When you study the subclonality of a tumor, for example by using a tool like SciClone or PyClone, you have to adjust the frequencies of the mutations present in the tumor with the tumor content of the biopsy, aka the tumor purity.
As far as I know, there are three methods for correcting for tumor purity when studying the variant allele frequency of a mutation present in a tumor.
- Using the tumor content estimated by a pathologist using histochemical staining
- Using the tumor purity estimated by a software like ABSOLUTE or ASCAT
- By setting what seems to be the founder clone, meaning the clone that contains all mutations common to all tumor cells, to 50%, and then scaling the rest of the mutations according to that. Like described in this paper:
The cluster most representative of clonally dominant diploid heterozygous sSNVs in each patient is indicated by an asterisk in the patient legend. Tumor content is calculated by multiplying the mean variant allele frequency of this cluster by two in each time point.

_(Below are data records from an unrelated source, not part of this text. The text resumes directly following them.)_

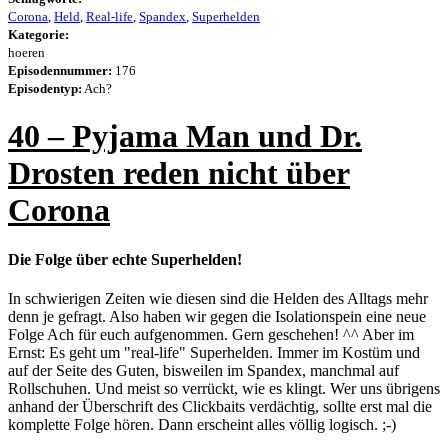
Corona
,
Held
,
Real-life
,
Spandex
,
Superhelden
Kategorie:
hoeren
Episodennummer:
176
Episodentyp:
Ach?
40 – Pyjama Man und Dr.
Drosten reden nicht über
Corona
Die Folge über echte Superhelden!
In schwierigen Zeiten wie diesen sind die Helden des Alltags mehr
denn je gefragt. Also haben wir gegen die Isolationspein eine neue
Folge Ach für euch aufgenommen. Gern geschehen! ^^ Aber im
Ernst: Es geht um "real-life" Superhelden. Immer im Kostüm und
auf der Seite des Guten, bisweilen im Spandex, manchmal auf
Rollschuhen. Und meist so verrückt, wie es klingt. Wer uns übrigens
anhand der Überschrift des Clickbaits verdächtig, sollte erst mal die
komplette Folge hören. Dann erscheint alles völlig logisch. ;-)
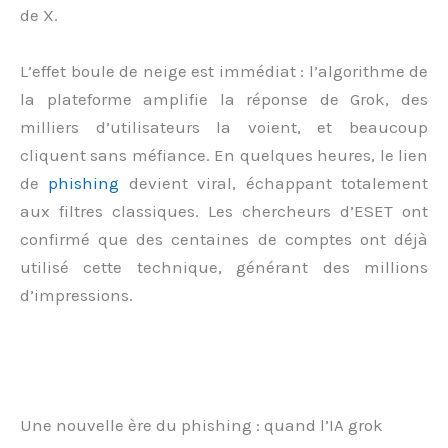
de X.
L’effet boule de neige est immédiat : l’algorithme de
la plateforme amplifie la réponse de Grok, des
milliers d’utilisateurs la voient, et beaucoup
cliquent sans méfiance. En quelques heures, le lien
de
phishing
devient viral, échappant totalement
aux filtres classiques. Les chercheurs d’ESET ont
confirmé que des centaines de comptes ont déjà
utilisé cette technique, générant des millions
d’impressions.
Une nouvelle ère du phishing : quand l’IA grok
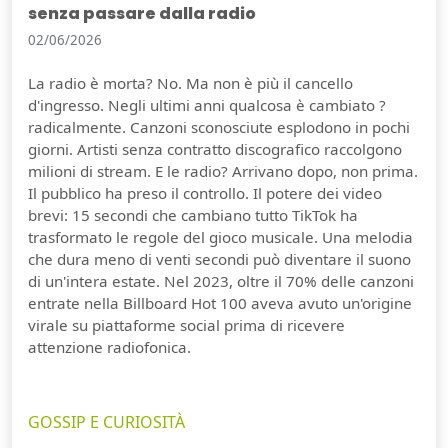
senza passare dalla radio
02/06/2026
La radio è morta? No. Ma non è più il cancello
d'ingresso. Negli ultimi anni qualcosa è cambiato ?
radicalmente. Canzoni sconosciute esplodono in pochi
giorni. Artisti senza contratto discografico raccolgono
milioni di stream. E le radio? Arrivano dopo, non prima.
Il pubblico ha preso il controllo. Il potere dei video
brevi: 15 secondi che cambiano tutto TikTok ha
trasformato le regole del gioco musicale. Una melodia
che dura meno di venti secondi può diventare il suono
di un'intera estate. Nel 2023, oltre il 70% delle canzoni
entrate nella Billboard Hot 100 aveva avuto un'origine
virale su piattaforme social prima di ricevere
attenzione radiofonica.
GOSSIP E CURIOSITÀ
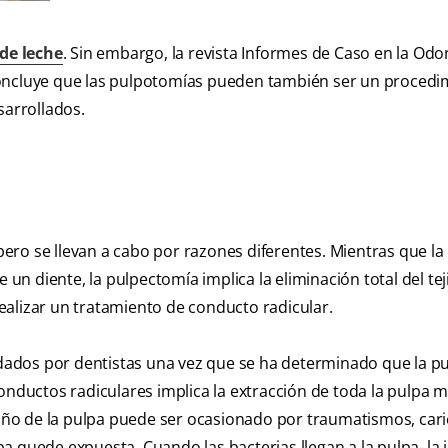
 de leche
. Sin embargo, la revista Informes de Caso en la Odo
concluye que las pulpotomías pueden también ser un procedi
arrollados.
ro se llevan a cabo por razones diferentes. Mientras que la
 un diente, la pulpectomía implica la eliminación total del tej
ealizar un tratamiento de conducto radicular.
ados por dentistas una vez que se ha determinado que la p
onductos radiculares implica la extracción de toda la pulpa m
 daño de la pulpa puede ser ocasionado por traumatismos, cari
 quede expuesta. Cuando las bacterias llegan a la pulpa, la 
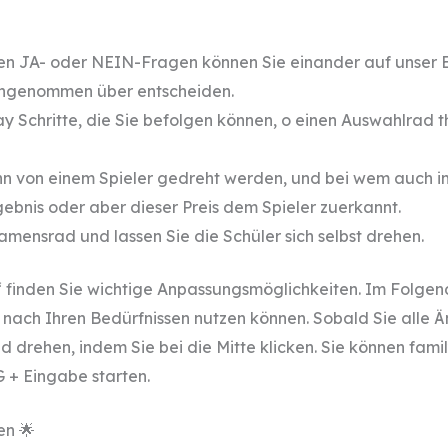
hen JA- oder NEIN-Fragen können Sie einander auf unser 
eingenommen über entscheiden.
y Schritte, die Sie befolgen können, o einen Auswahlrad t
n von einem Spieler gedreht werden, und bei wem auch i
ebnis oder aber dieser Preis dem Spieler zuerkannt.
Namensrad und lassen Sie die Schüler sich selbst drehen.
 finden Sie wichtige Anpassungsmöglichkeiten. Im Folgend
ht nach Ihren Bedürfnissen nutzen können. Sobald Sie all
drehen, indem Sie bei die Mitte klicken. Sie können fam
 + Eingabe starten.
en 🌟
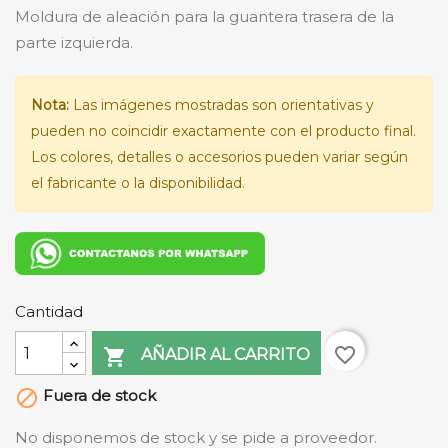
Moldura de aleación para la guantera trasera de la
parte izquierda.
Nota:
Las imágenes mostradas son orientativas y
pueden no coincidir exactamente con el producto final.
Los colores, detalles o accesorios pueden variar según
el fabricante o la disponibilidad.
Cantidad
favorite_border

AÑADIR AL CARRITO
Fuera de stock

No disponemos de stock y se pide a proveedor.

In my analysis, there are sometimes large discrepancies between the tumor purity values I get using these 3 methods. I have whole-exome sequencing data.

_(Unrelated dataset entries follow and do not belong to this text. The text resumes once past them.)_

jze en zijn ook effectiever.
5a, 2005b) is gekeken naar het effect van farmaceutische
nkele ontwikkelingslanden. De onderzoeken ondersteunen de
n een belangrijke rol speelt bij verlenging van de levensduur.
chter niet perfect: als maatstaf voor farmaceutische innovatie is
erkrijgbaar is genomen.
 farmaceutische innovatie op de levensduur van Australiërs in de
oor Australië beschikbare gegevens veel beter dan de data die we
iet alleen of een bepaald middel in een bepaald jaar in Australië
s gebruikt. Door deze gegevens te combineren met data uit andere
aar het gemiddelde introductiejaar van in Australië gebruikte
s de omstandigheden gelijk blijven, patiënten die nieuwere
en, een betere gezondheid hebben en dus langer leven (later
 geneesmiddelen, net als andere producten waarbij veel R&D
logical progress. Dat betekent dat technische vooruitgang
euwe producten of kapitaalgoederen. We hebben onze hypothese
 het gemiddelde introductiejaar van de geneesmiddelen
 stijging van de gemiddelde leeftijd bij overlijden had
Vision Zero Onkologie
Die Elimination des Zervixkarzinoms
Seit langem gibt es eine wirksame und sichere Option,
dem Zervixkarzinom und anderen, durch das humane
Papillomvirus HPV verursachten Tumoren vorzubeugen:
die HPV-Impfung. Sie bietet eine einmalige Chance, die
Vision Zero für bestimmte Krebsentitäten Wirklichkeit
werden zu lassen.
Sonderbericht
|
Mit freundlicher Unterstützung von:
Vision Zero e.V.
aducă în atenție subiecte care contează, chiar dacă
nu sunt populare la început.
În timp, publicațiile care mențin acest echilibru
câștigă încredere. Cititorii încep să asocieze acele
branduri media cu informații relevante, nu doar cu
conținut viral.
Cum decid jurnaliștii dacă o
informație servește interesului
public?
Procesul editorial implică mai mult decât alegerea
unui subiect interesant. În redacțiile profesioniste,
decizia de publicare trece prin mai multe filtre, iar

For example, I have 2 biopsies from 2 different time points from the same patient where basically none of the mutations exceed a non-corrected variant allele frequency of 30 %, even though the pathologist assessed those samples to have a purity of 90% (and it should be rather accurate). If I set the founding clone myself by identifying clusters, using method 3, it would give a tumor purity as low as 20-30%.

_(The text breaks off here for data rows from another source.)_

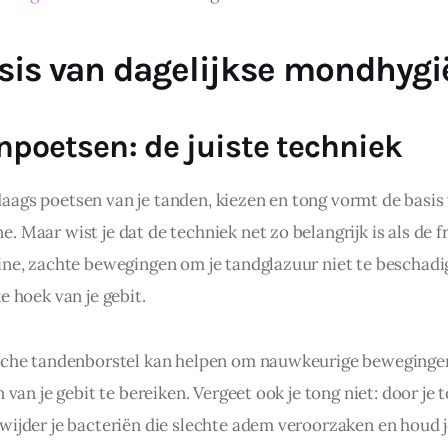
sis van dagelijkse mondhygi
poetsen: de juiste techniek
ags poetsen van je tanden, kiezen en tong vormt de basis
 Maar wist je dat de techniek net zo belangrijk is als de f
ine, zachte bewegingen om je tandglazuur niet te beschadi
e hoek van je gebit.
sche tandenborstel kan helpen om nauwkeurige beweginge
n van je gebit te bereiken. Vergeet ook je tong niet: door je t
wijder je bacteriën die slechte adem veroorzaken en houd je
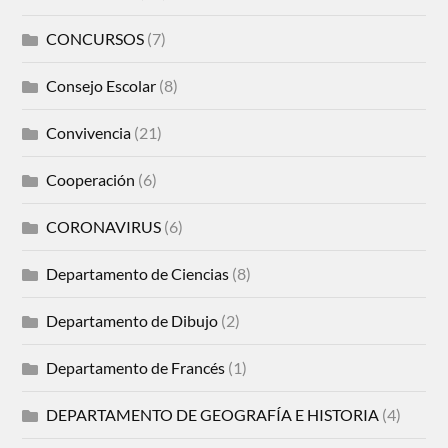
CONCURSOS
(7)
Consejo Escolar
(8)
Convivencia
(21)
Cooperación
(6)
CORONAVIRUS
(6)
Departamento de Ciencias
(8)
Departamento de Dibujo
(2)
Departamento de Francés
(1)
DEPARTAMENTO DE GEOGRAFÍA E HISTORIA
(4)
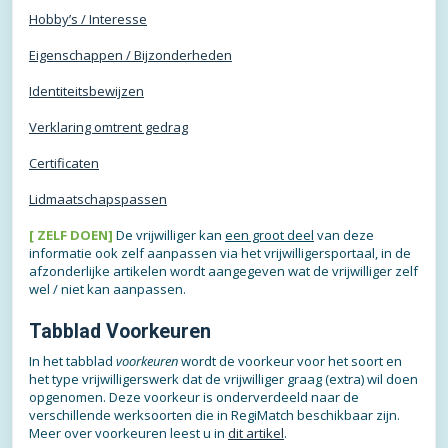
Hobby’s / Interesse
Eigenschappen / Bijzonderheden
Identiteitsbewijzen
Verklaring omtrent gedrag
Certificaten
Lidmaatschapspassen
[ ZELF DOEN]
De vrijwilliger kan
een groot deel
van deze
informatie ook zelf aanpassen via het vrijwilligersportaal, in de
afzonderlijke artikelen wordt aangegeven wat de vrijwilliger zelf
wel / niet kan aanpassen.
Tabblad Voorkeuren
In het tabblad
voorkeuren
wordt de voorkeur voor het soort en
het type vrijwilligerswerk dat de vrijwilliger graag (extra) wil doen
opgenomen. Deze voorkeur is onderverdeeld naar de
verschillende werksoorten die in RegiMatch beschikbaar zijn.
Meer over voorkeuren leest u in
dit artikel
.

So one hypothesis could be that maybe there is no such "mutation driven" founder clone present in that sample, and that other events such as epigenetic changes, or rearrangements, could have been the early events that "established" the tumor. But if so, does it make sense biologically to have all somatic point mutations common to two biopsies from two different time points not exceeding 30%? Wouldn't I expect at the second time point to see at least one clone around 50%?
That's an interesting thought. For my samples I have exome sequencing data of 300x depth. At such a high depth I would expect the mutations present in all tumor cells (which would be the founding clone) to be detected, as you write in this paper:
But if what you say is true, I still think it strange that in two consecutive samples from the same patient I cannot detect a founding clone in both cases. I could miss it in one because of technical issues regarding how the biopsy was made, and the sequencing, but I don't think it would make sense to miss it in both. Unless that founding clone consists of mutations that occured only in the non-coding region of the genome. I could not find examples of that in the litterature, but I might of course have overlooked something.
To my mind, the only solution that makes sense both biologically and mathematically is that one you propose: the samples I am struggling with must have a much lower tumor purity than first estimated by the pathologist.
You as an experienced analyst, how do you typically adjust allele frequencies for purity?